The Book I Dream of Imitating
Christopher Coe’s Such Times
Christopher Coe is my Barbra Streisand. I've never met him, but I adore him. I'd buy his shopping lists if Sotheby's was auctioning them off. I love his voice, no matter what he sings. Such Times is not a particularly amazing story – it's about love and obsession and dying – ah, but the way it is sung! And everyone eats well and drinks daiquiris and negronis.
The Book that Taught Me a Thing or Two:
Reuben Lane's Throwing Stones at Jonathan
Reuben's a friend of mine, so I know what the stories looked like before they became fiction.
The Book that Is Really a Diary:
Derek Jarman's Chroma
A bit like Doty's poems, Jarman’s book is full of luscious images and tender memories, as well as great quotes from queer men like Wittgenstein and Michelangelo. Between Shadow (The Queen of Colour) and Translucence, each chapter explores a different hue. Like The Pillow Book, Chroma is a great teacher on journal-keeping.

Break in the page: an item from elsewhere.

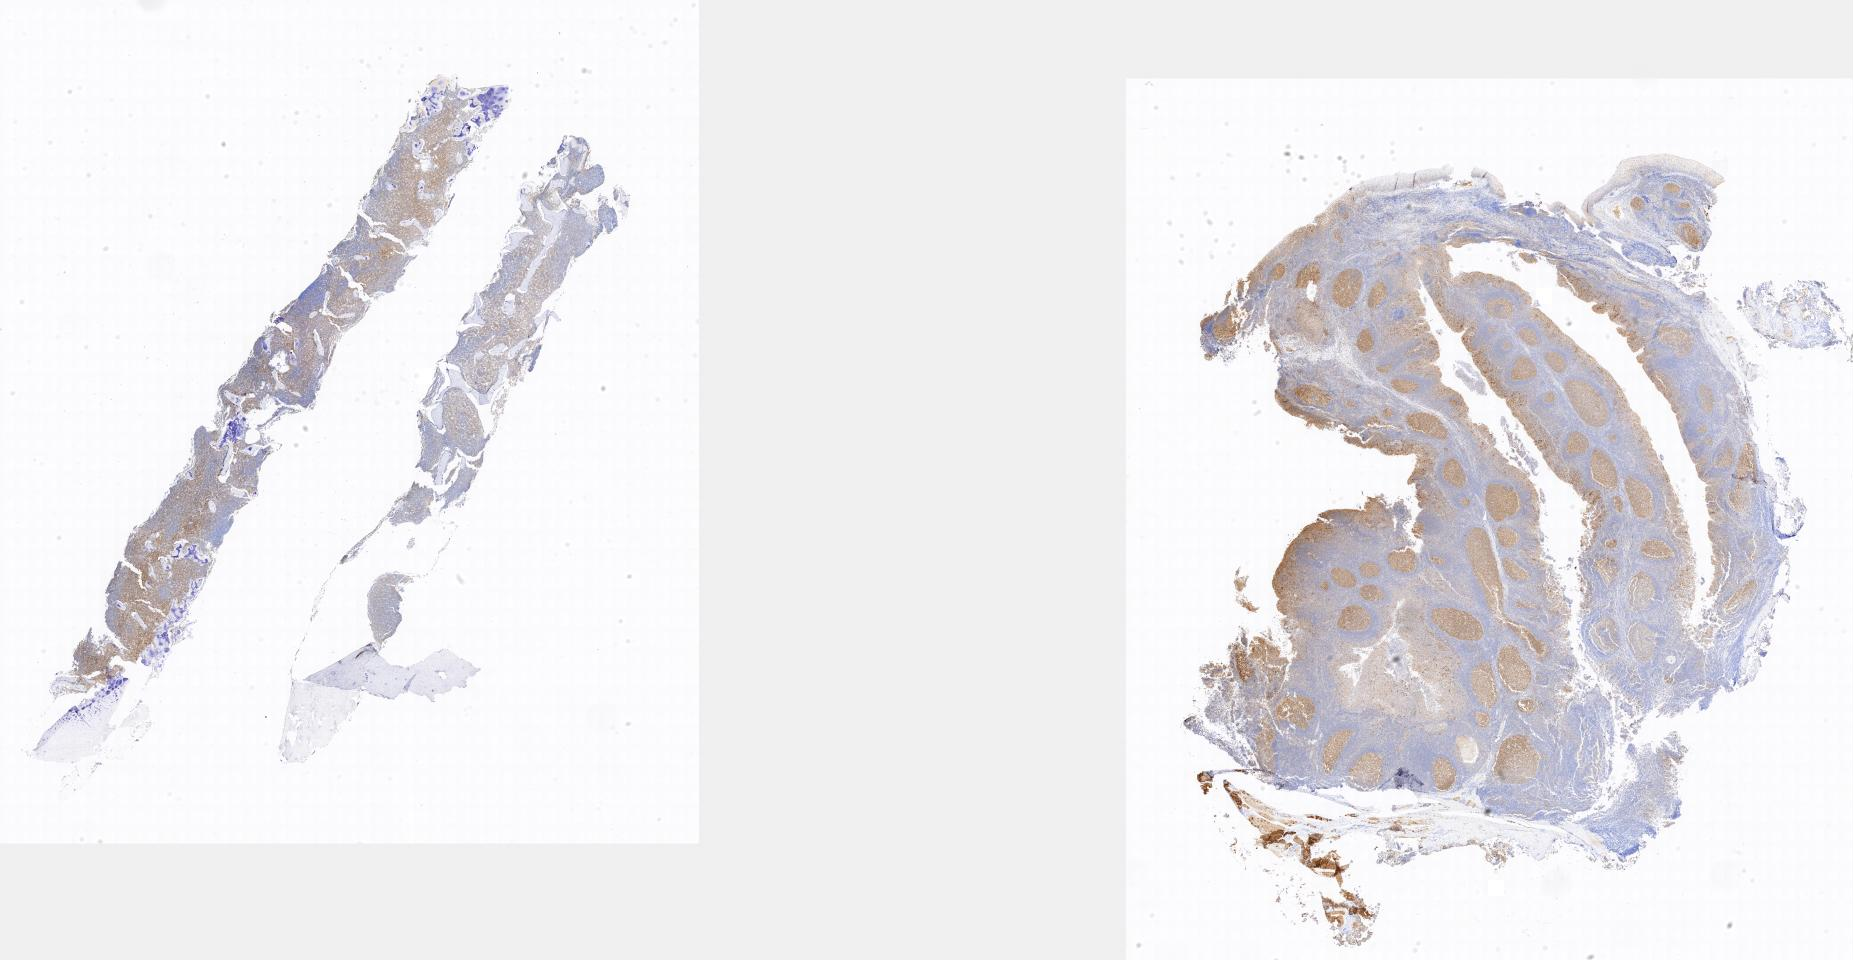
Whole-slide image, immunohistochemical stain for BCL6 — low-resolution overview of the scanned area; specimen: tumor tissue; anatomic site: bone marrow. Patient: male, 16 years old.
* histologic diagnosis: Burkitt lymphoma, NOS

The Book that Changed my Mind:
David Leavitt’s Arkansas
I don't like David Leavitt. He's too neat and too comfortable. Nothing in his writing disturbs me, and I like to be disturbed. But the three novellas in Arkansas are such great stories, and they're so beautifully crafted and easy to read, that it's worth booking a holiday in Ibiza just to have the appropriate setting for the perfect beach read.
The Book I'll Never Read:
Proust's Remembrance of Things Past
It's too long and too slow and I can't imagine having the free time one needs to get through Proust. A friend of mine took a year off to read him. I like dipping into Swann's Way, though, and stealing sentences. I also steal from Rumi and Tsvetayva and Chekhov. In the past, I used to shoplift quite a lot.
Shaun Levin's novella, Seven Sweet Things, has just been published. His stories have appeared in the anthologies Modern South African Short Stories, The Slow Mirror: New Fiction by Jewish Writers, The Best American Erotica 2002, and Afterwords: Real Sex From Gay Men's Diaries. Shaun Levin lives in London where he teaches creative writing.